Through six innings the score was tied.
USC and UCLA were in the midst of a 1-1 pitchers’ duel on a beautiful Sunday afternoon at Dodger Stadium. The early season rivalry game was living up to its name.
Sophomore pitcher Ben Mount, who had pitched brilliantly in relief of injured starter Kevin Couture, ran into trouble in the bottom of the seventh. He gave up a lead-off single to UCLA pinch hitter Marc Navarro and walked infielder Tyler Rahmatulla.
Senior pitcher Shuhei Fujiya relieved Mount but threw a wild pitch and gave up a seeing-eye one-out single that found its way through a drawn-in infield. Two runs scored.
Down 3-1, the Trojans failed to capitalize in the eighth inning with two runners on base, but UCLA didn’t quit in its half of the frame.
Amid an array of erratic USC pitching and UCLA line drives that landed in the outfield gaps, the Trojans’ relievers combined to give up three more runs in the bottom of the inning.
The game that was a back-and-forth nail-biter blossomed into a 6-1 Bruin blowout within a half hour.

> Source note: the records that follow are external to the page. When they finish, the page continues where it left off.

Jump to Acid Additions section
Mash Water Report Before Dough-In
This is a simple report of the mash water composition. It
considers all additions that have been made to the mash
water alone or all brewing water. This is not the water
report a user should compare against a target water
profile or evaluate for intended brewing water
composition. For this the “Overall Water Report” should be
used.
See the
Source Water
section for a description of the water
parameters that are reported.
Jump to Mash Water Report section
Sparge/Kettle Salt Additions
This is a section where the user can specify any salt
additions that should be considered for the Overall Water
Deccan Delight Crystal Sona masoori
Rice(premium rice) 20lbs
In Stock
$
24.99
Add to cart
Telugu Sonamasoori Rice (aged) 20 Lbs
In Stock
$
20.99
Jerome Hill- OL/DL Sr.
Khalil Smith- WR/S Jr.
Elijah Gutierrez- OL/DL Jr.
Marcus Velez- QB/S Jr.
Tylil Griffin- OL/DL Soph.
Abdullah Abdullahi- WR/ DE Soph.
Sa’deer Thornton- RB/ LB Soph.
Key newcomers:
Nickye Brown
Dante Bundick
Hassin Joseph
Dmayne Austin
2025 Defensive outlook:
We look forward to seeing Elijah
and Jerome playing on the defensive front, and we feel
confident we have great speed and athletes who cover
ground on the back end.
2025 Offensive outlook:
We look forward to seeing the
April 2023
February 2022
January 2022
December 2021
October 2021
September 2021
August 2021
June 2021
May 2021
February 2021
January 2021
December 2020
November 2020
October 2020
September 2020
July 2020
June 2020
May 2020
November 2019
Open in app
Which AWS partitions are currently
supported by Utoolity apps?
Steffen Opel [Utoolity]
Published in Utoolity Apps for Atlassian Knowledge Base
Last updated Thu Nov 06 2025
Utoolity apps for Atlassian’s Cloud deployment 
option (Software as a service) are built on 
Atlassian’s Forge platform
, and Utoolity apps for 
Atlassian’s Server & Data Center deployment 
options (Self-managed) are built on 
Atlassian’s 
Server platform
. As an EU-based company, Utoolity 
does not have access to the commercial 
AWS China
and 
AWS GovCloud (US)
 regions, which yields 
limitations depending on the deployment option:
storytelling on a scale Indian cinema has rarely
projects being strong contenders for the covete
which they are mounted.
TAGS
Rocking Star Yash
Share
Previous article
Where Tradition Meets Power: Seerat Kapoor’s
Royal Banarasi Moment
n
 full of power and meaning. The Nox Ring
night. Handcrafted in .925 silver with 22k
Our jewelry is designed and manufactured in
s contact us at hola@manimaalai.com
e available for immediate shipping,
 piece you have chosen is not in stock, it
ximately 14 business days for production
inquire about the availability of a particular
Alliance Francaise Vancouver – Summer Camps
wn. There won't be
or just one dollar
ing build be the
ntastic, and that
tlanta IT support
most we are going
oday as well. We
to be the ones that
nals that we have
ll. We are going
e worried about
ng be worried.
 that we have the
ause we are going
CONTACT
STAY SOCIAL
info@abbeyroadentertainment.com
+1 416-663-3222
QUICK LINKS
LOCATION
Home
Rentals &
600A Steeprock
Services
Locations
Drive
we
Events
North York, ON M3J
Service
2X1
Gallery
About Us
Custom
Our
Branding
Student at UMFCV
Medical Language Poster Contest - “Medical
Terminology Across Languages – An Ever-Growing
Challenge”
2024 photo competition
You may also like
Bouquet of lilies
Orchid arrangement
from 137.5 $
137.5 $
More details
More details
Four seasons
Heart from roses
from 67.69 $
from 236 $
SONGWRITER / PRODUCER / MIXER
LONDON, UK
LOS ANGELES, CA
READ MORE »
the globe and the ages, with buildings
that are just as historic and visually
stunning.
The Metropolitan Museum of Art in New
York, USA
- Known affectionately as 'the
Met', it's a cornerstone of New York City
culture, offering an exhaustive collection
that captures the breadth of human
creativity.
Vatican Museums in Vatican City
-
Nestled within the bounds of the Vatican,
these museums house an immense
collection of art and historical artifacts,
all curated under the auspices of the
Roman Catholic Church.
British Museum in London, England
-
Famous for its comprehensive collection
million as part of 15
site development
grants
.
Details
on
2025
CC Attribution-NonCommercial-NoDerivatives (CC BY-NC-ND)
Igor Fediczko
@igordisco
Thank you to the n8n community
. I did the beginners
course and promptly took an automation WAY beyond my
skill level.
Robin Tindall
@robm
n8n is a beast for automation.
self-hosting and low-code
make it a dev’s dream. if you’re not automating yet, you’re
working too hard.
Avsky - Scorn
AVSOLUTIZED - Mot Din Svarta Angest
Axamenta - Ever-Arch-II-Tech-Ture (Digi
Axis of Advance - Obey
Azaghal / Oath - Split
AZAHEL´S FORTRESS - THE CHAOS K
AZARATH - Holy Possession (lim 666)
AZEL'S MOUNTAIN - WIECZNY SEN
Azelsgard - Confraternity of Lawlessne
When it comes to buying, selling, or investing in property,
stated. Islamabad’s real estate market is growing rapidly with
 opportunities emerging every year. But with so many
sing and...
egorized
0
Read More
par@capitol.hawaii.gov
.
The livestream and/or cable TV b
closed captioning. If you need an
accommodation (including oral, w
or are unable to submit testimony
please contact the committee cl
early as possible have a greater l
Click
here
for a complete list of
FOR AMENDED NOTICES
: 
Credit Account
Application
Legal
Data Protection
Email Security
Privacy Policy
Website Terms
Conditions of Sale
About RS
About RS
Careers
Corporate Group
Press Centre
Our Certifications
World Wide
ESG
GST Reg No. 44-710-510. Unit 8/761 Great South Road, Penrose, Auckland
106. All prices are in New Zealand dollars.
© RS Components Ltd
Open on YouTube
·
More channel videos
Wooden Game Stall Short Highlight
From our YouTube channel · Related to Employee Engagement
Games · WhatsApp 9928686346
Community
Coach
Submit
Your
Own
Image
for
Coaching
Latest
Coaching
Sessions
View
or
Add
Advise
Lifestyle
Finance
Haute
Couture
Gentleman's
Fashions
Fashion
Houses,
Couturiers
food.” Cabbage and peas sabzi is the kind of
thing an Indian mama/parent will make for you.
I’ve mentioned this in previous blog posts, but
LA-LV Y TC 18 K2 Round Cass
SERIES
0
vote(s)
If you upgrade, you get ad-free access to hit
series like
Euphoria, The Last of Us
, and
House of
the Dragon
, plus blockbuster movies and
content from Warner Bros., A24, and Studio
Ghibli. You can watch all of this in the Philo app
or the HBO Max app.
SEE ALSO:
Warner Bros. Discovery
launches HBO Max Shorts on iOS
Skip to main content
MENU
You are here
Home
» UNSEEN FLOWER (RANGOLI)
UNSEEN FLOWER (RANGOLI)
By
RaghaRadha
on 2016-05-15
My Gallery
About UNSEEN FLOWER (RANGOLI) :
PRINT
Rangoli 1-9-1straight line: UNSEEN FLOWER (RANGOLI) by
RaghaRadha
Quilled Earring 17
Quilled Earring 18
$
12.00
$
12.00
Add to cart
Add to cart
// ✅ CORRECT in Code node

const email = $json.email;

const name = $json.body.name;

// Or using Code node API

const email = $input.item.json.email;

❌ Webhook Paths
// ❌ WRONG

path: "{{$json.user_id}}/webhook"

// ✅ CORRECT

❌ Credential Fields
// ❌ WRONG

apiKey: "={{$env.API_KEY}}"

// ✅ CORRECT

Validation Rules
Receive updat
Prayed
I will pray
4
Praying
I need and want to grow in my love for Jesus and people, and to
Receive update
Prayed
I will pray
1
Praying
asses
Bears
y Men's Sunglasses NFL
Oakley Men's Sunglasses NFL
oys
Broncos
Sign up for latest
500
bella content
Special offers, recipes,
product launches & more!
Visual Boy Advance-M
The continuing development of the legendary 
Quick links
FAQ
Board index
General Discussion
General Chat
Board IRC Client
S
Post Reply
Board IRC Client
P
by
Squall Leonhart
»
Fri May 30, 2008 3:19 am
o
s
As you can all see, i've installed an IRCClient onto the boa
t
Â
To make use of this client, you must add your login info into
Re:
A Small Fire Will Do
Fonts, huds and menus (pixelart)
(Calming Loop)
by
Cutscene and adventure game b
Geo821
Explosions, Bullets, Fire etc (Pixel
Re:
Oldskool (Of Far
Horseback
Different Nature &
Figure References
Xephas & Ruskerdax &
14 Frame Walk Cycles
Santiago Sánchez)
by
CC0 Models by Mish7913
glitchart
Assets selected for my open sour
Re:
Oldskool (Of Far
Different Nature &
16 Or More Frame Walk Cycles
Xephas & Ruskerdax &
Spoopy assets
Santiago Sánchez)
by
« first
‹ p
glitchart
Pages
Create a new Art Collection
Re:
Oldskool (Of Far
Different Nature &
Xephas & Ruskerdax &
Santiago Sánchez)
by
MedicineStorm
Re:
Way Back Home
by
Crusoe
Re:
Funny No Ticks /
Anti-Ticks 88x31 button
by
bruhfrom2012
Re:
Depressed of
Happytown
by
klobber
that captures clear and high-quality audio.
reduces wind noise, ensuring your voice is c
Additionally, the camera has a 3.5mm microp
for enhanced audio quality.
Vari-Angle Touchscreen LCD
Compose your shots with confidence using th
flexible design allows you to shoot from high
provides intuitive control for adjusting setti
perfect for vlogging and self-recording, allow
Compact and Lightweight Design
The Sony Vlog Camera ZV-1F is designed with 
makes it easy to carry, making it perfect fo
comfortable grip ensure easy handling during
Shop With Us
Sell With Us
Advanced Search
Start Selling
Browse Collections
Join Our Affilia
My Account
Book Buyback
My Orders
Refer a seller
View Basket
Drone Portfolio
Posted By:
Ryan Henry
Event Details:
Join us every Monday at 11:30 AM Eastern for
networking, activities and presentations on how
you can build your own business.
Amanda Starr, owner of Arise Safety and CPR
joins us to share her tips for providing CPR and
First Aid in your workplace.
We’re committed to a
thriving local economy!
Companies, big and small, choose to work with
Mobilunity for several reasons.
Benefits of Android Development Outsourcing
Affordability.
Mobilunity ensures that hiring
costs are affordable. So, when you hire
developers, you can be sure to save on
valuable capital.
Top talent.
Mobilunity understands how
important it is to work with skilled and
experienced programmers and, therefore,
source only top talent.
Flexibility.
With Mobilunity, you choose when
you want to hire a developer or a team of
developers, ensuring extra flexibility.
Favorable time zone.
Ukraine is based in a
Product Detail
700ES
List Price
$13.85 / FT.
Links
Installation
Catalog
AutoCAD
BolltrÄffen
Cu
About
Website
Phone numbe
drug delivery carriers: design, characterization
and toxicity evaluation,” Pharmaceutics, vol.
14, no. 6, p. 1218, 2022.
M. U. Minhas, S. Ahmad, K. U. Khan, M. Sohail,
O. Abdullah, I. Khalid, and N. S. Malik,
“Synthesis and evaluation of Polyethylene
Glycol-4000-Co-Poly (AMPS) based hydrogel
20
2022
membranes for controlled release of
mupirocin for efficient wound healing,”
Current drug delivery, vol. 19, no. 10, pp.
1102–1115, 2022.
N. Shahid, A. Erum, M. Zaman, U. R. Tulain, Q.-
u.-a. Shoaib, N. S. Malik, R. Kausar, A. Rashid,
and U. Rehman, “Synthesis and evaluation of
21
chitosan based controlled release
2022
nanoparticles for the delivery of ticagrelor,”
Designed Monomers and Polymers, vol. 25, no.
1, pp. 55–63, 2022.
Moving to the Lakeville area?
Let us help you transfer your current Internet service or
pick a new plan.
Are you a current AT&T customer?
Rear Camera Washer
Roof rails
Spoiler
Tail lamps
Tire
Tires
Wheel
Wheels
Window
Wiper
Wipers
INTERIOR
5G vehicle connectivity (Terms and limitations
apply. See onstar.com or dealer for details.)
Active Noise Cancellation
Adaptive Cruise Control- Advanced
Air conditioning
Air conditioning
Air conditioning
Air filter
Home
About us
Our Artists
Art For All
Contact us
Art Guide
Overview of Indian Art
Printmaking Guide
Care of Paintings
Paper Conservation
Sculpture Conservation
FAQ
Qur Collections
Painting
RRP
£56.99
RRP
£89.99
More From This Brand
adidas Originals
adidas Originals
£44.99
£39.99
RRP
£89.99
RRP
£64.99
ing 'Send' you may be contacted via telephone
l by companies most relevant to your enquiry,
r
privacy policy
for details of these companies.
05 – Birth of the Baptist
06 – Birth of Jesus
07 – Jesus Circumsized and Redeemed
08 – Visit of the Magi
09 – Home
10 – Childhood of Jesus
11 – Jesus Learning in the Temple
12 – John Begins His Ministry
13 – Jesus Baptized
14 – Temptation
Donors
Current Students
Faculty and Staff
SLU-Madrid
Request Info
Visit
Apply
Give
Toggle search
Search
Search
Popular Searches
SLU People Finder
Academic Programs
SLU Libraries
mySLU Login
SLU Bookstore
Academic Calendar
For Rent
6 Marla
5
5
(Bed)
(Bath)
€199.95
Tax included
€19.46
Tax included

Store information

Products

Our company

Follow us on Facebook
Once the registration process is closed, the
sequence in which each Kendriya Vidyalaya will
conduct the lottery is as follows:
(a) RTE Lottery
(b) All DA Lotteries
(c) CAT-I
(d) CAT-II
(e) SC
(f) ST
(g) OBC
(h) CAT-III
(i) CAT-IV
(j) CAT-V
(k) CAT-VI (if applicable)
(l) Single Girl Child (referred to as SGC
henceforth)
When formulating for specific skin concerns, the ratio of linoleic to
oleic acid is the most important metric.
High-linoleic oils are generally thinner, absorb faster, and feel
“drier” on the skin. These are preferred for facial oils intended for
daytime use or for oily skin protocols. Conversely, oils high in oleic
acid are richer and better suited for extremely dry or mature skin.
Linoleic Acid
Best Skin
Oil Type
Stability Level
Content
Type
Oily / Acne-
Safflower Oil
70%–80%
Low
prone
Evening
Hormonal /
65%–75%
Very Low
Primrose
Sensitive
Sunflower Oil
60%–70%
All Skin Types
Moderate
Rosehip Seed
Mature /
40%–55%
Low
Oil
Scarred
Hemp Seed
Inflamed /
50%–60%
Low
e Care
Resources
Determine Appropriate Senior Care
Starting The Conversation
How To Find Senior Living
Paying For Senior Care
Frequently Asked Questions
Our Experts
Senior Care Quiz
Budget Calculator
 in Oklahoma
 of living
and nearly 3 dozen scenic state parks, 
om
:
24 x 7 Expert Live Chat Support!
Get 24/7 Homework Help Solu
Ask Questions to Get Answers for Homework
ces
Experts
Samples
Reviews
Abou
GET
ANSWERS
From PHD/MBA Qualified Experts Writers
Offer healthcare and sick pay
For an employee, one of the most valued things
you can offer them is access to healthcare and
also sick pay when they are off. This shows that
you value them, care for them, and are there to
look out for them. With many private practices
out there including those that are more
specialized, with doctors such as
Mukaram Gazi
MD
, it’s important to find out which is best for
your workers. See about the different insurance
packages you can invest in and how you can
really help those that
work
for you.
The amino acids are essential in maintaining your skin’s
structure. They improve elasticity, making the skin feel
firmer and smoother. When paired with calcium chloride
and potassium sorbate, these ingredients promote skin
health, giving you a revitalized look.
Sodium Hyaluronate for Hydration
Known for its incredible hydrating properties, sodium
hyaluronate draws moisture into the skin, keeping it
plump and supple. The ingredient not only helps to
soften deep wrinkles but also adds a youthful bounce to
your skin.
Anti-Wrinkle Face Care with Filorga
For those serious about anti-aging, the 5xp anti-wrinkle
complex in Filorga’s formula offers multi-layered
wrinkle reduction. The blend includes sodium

“We made some little mistakes that ended up costing us the whole weekend,” USC coach Chad Kreuter said.
A loss to a rival is never easy to swallow, especially when it tops off a 0-3 weekend that also included defeats at the hands of baseball powerhouses Oklahoma State and Vanderbilt.
But the most unfortunate thing for the USC baseball team is that losing to UCLA is nothing new.
In fact, the Trojans have dropped 10 of their last 13 to their crosstown rival.
A win Sunday at Dodger Stadium this early in the season could have represented a Trojan turnaround and sent a message that USC baseball is ready to compete with the top teams in the Pac-10.
Kreuter, however, tried to downplay Sunday’s game, referring to it as just another game that could have added a mark in the Trojans’ win column.
“We only play UCLA four times during the season,” he said. “I’m concerned with playing the game that’s in front of us every single day. We have to win as many games as we can.”
Well, maybe Kreuter should be a little more concerned about UCLA. Not only are the Bruins a rival, but they represent one of five teams that stand as the class of the Pac-10 at the moment.
With the competitive likes of No. 2 Arizona State, No. 10 Oregon State, No. 17 UCLA, No. 18 Stanford and No. 25 Oregon all in contention for the conference title, USC will have to face and beat a lot of top-ranked opponents if it looks to break its playoff drought.
Beating UCLA would have been a nice start. It also would have caused those other teams to take notice of USC baseball.
I’m not saying that Sunday’s loss will determine the team’s fate for the rest of the year, but it could have bumped the Trojans back in the right direction after dropping two games over the weekend.
After its promising 3-1 start to the season, USC now finds itself under .500 at 3-4 and is probably questioning whether it can compete against top-flight teams.
As it is, USC is projected to finish eighth in the Pac-10.
That’s unacceptable for any Trojan team.
The talent is there. USC has a solid crop of high-potential pitchers and some strong bats that have shown surprising promise in the early going. But the game is about wins, and USC hasn’t compiled any in the past few days — and not very many in the past few seasons either.
According to Kreuter, the team’s aim is to reach about 34 victories in order to have a chance to advance to regionals.
But if USC wants to reach the playoffs, it needs to start playing with the confidence and swagger that flooded through this program for years — the same poise that has resulted in a Division I-best 11 NCAA titles.
It also needs to start beating the top teams in the Pac-10, including those guys over in Westwood.